You have been hired as a data analyst at marketing firm. Because you do not have any client relationships, you have been assigned to a (BD) team, which attempts to identify potential customers (companies) that could benefit from a new marketing campaign. After a productive strategy session with representatives from across the company, the BD manager asks you to identify several ‘factors’ that could be used to identify potential new customers. You are given access to the company’s existing client data files which contain the following features:

  • Company Details:
    • Company Size (Number of Customers)
    • Average Revenue per Customer
    • Industry / Sector
    • Years with Current Ad Agency
    • Total Promotional Budget
    • Average Monthly Repeat Customers (pre-Advertising)
    • Average Monthly New Customers (pre-Advertising)
    • Average Monthly Spend per Existing Customer (pre-Advertising)
    • Average First Month Spend per New Customer (pre-Advertising)
  • Current Marketing Campaign Details:
    • Total Campaign Budget
    • Budget spent on Facebook Ads
    • Budget spent on YouTube Ads
    • Budget spent on Google AdSense Ads
    • Target Gender Breakdown (% Female)
    • Target Age Breakdown (% 18-25)
    • Target Age Breakdown (% 25-49)
    • Target Age Breakdown (% 50-64)
    • Target Age Breakdown (% 65+)
    • Celebrity Endorsement (TRUE/FALSE)
  • Estimated Campaign Benefit:
    • Increase in New Customers
    • Increase in Customer Retention
    • Increase in First Month Spend per New Customer
    • Increase in Monthly Spend per Existing Customer

You have data for over 10,000 companies in your data base. Of these, only 2000 are your current clients for which you have marketing campaign details; of those, only 1000 have been engaged in their current campaign long enough to have estimated benefits.

Before you start this project, your manager warns you that the database is not particularly well-curated and has occasional large errors.

Your manager gives you a week to work with this data and asks you to develop an interpretable ML pipeline, resulting in an interpretable ‘BD Index’ that can be passed to the sales team.
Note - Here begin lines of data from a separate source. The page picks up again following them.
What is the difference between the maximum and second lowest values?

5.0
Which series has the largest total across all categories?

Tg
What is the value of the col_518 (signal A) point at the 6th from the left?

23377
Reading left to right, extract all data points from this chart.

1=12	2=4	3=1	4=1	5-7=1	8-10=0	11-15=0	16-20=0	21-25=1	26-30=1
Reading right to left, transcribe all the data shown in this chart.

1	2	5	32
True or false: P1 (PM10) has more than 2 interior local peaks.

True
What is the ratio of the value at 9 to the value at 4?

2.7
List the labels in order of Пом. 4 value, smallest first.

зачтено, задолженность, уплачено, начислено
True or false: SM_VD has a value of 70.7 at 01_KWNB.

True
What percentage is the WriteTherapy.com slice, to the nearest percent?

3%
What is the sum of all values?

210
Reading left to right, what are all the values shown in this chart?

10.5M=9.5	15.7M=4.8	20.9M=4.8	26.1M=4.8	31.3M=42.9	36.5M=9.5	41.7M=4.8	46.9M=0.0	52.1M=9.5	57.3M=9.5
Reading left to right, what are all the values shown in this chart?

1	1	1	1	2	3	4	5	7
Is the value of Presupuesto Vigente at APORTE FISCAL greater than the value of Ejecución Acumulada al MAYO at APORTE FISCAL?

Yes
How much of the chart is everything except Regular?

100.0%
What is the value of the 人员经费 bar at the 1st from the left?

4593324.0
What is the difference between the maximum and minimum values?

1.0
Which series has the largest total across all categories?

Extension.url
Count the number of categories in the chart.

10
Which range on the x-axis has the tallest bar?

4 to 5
For your meeting with the sales team in a week, you are asked to provide:

  1. The names of the top 10 companies on the BD index
  2. An explanation of the BD index that the sales team can provide feedback upon
  3. Estimates of the potential benefits your company could provide the potential new clients identified by the BD index
  4. An ‘action plan’ for addressing data quality issues in the current database
  5. A strategy for ‘validating’ the BD index

While this project is “unsupervised” in that you are not provided a single canonical response variable, you may used supervised techniques wherever helpful.

There are many possible answers to this question. Partial credit will be given liberally.